Extracted listing:
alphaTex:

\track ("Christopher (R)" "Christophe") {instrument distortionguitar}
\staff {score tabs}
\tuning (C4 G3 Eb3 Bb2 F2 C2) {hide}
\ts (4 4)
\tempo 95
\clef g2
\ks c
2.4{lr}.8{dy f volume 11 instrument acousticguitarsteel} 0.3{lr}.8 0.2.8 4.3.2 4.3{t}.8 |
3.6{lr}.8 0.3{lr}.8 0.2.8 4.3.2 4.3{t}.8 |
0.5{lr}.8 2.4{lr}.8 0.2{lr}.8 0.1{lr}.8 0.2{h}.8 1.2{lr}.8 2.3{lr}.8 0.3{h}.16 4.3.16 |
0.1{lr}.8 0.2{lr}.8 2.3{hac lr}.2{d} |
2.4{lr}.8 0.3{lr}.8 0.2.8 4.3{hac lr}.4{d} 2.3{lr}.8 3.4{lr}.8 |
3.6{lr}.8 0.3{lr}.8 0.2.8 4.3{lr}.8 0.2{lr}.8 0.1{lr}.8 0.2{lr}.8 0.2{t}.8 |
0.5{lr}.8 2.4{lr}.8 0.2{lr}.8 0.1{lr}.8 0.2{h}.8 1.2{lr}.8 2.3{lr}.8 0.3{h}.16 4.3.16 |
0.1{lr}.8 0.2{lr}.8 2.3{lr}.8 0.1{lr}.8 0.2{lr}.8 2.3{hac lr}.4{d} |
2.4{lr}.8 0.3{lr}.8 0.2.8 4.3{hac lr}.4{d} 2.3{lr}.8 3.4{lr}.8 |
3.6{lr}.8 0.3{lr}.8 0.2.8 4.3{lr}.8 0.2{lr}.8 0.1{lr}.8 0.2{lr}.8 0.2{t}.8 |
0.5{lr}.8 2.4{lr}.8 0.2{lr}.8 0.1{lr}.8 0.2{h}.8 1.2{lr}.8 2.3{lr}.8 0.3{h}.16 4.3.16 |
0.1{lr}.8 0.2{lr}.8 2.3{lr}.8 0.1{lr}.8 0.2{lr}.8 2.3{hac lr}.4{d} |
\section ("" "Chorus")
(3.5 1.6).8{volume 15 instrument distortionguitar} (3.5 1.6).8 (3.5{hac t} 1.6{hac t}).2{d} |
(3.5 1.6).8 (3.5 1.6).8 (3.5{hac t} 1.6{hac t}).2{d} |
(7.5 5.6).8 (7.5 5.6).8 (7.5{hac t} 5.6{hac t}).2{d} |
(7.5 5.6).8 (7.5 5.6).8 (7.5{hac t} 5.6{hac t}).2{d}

--- Exercise goal ---
Convert every line of the listing above into a numbered list, omitting blank lines.

--- Result of this exercise ---
1. alphaTex:
2. \track ("Christopher (R)" "Christophe") {instrument distortionguitar}
3. \staff {score tabs}
4. \tuning (C4 G3 Eb3 Bb2 F2 C2) {hide}
5. \ts (4 4)
6. \tempo 95
7. \clef g2
8. \ks c
9. 2.4{lr}.8{dy f volume 11 instrument acousticguitarsteel} 0.3{lr}.8 0.2.8 4.3.2 4.3{t}.8 |
10. 3.6{lr}.8 0.3{lr}.8 0.2.8 4.3.2 4.3{t}.8 |
11. 0.5{lr}.8 2.4{lr}.8 0.2{lr}.8 0.1{lr}.8 0.2{h}.8 1.2{lr}.8 2.3{lr}.8 0.3{h}.16 4.3.16 |
12. 0.1{lr}.8 0.2{lr}.8 2.3{hac lr}.2{d} |
13. 2.4{lr}.8 0.3{lr}.8 0.2.8 4.3{hac lr}.4{d} 2.3{lr}.8 3.4{lr}.8 |
14. 3.6{lr}.8 0.3{lr}.8 0.2.8 4.3{lr}.8 0.2{lr}.8 0.1{lr}.8 0.2{lr}.8 0.2{t}.8 |
15. 0.5{lr}.8 2.4{lr}.8 0.2{lr}.8 0.1{lr}.8 0.2{h}.8 1.2{lr}.8 2.3{lr}.8 0.3{h}.16 4.3.16 |
16. 0.1{lr}.8 0.2{lr}.8 2.3{lr}.8 0.1{lr}.8 0.2{lr}.8 2.3{hac lr}.4{d} |
17. 2.4{lr}.8 0.3{lr}.8 0.2.8 4.3{hac lr}.4{d} 2.3{lr}.8 3.4{lr}.8 |
18. 3.6{lr}.8 0.3{lr}.8 0.2.8 4.3{lr}.8 0.2{lr}.8 0.1{lr}.8 0.2{lr}.8 0.2{t}.8 |
19. 0.5{lr}.8 2.4{lr}.8 0.2{lr}.8 0.1{lr}.8 0.2{h}.8 1.2{lr}.8 2.3{lr}.8 0.3{h}.16 4.3.16 |
20. 0.1{lr}.8 0.2{lr}.8 2.3{lr}.8 0.1{lr}.8 0.2{lr}.8 2.3{hac lr}.4{d} |
21. \section ("" "Chorus")
22. (3.5 1.6).8{volume 15 instrument distortionguitar} (3.5 1.6).8 (3.5{hac t} 1.6{hac t}).2{d} |
23. (3.5 1.6).8 (3.5 1.6).8 (3.5{hac t} 1.6{hac t}).2{d} |
24. (7.5 5.6).8 (7.5 5.6).8 (7.5{hac t} 5.6{hac t}).2{d} |
25. (7.5 5.6).8 (7.5 5.6).8 (7.5{hac t} 5.6{hac t}).2{d}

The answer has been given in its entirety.